TASK INPUTS:
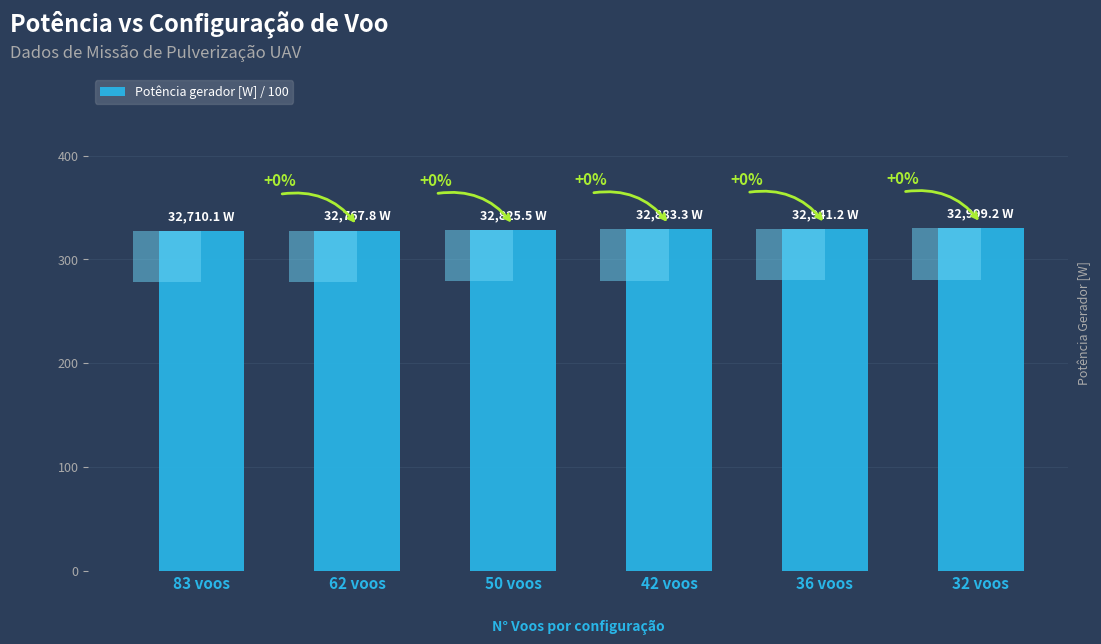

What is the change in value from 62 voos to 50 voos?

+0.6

* * *

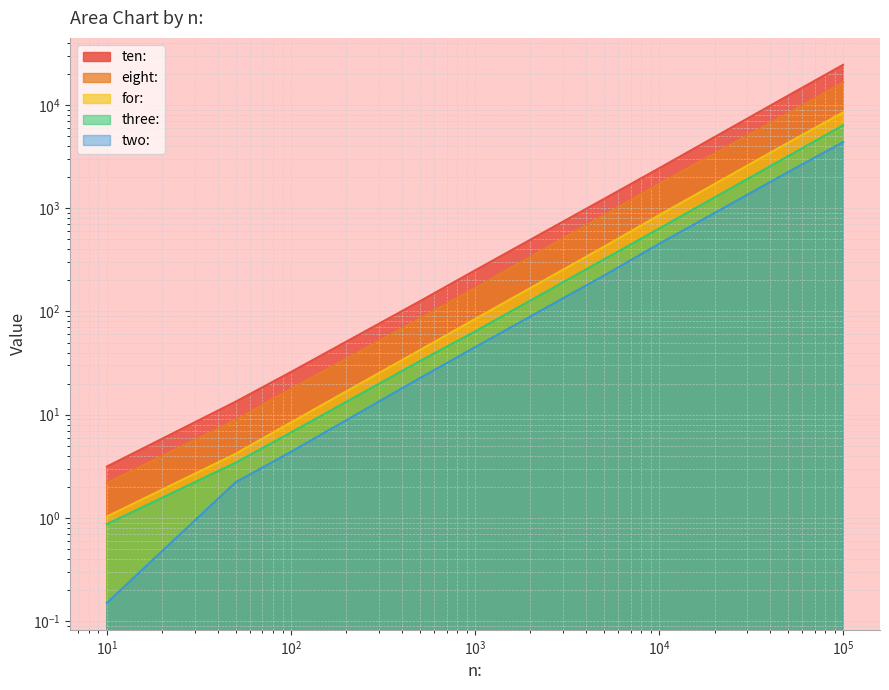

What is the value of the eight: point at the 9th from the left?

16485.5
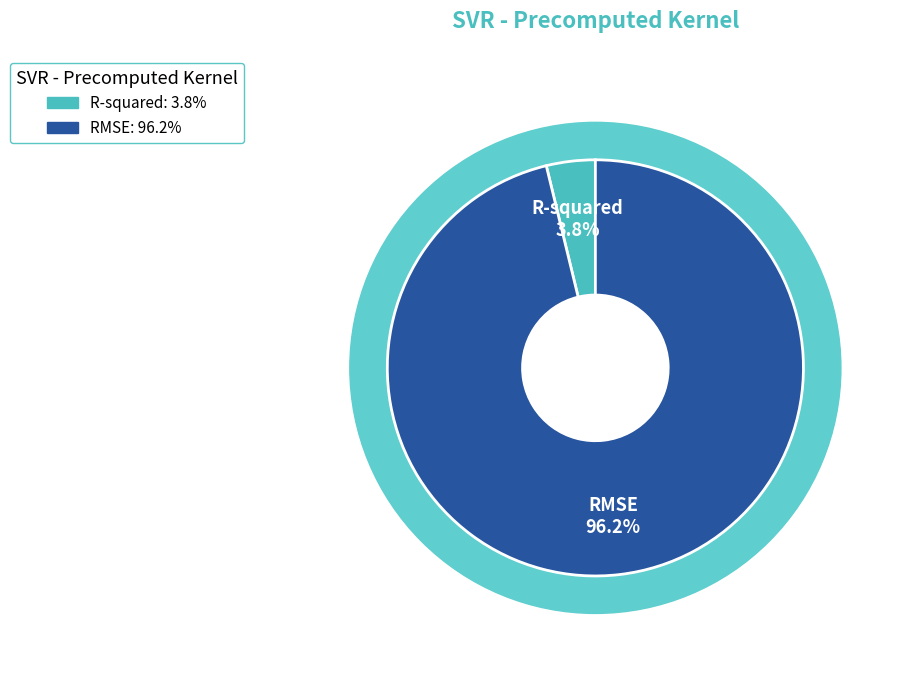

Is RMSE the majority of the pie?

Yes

--

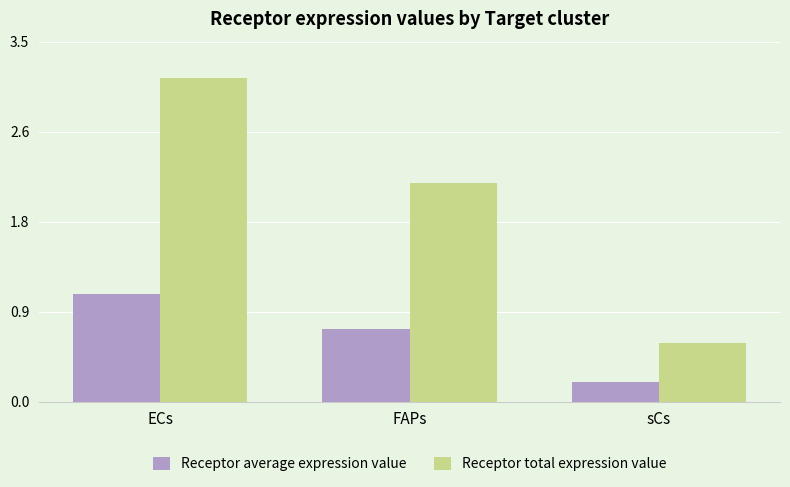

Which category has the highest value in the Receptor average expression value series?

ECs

WORK REQUEST: From the data above, pick out and copy every line that contains the string "value". Matching is case-sensitive.

RESULT:
What is the change in value from 62 voos to 50 voos?
What is the value of the eight: point at the 9th from the left?
Which category has the highest value in the Receptor average expression value series?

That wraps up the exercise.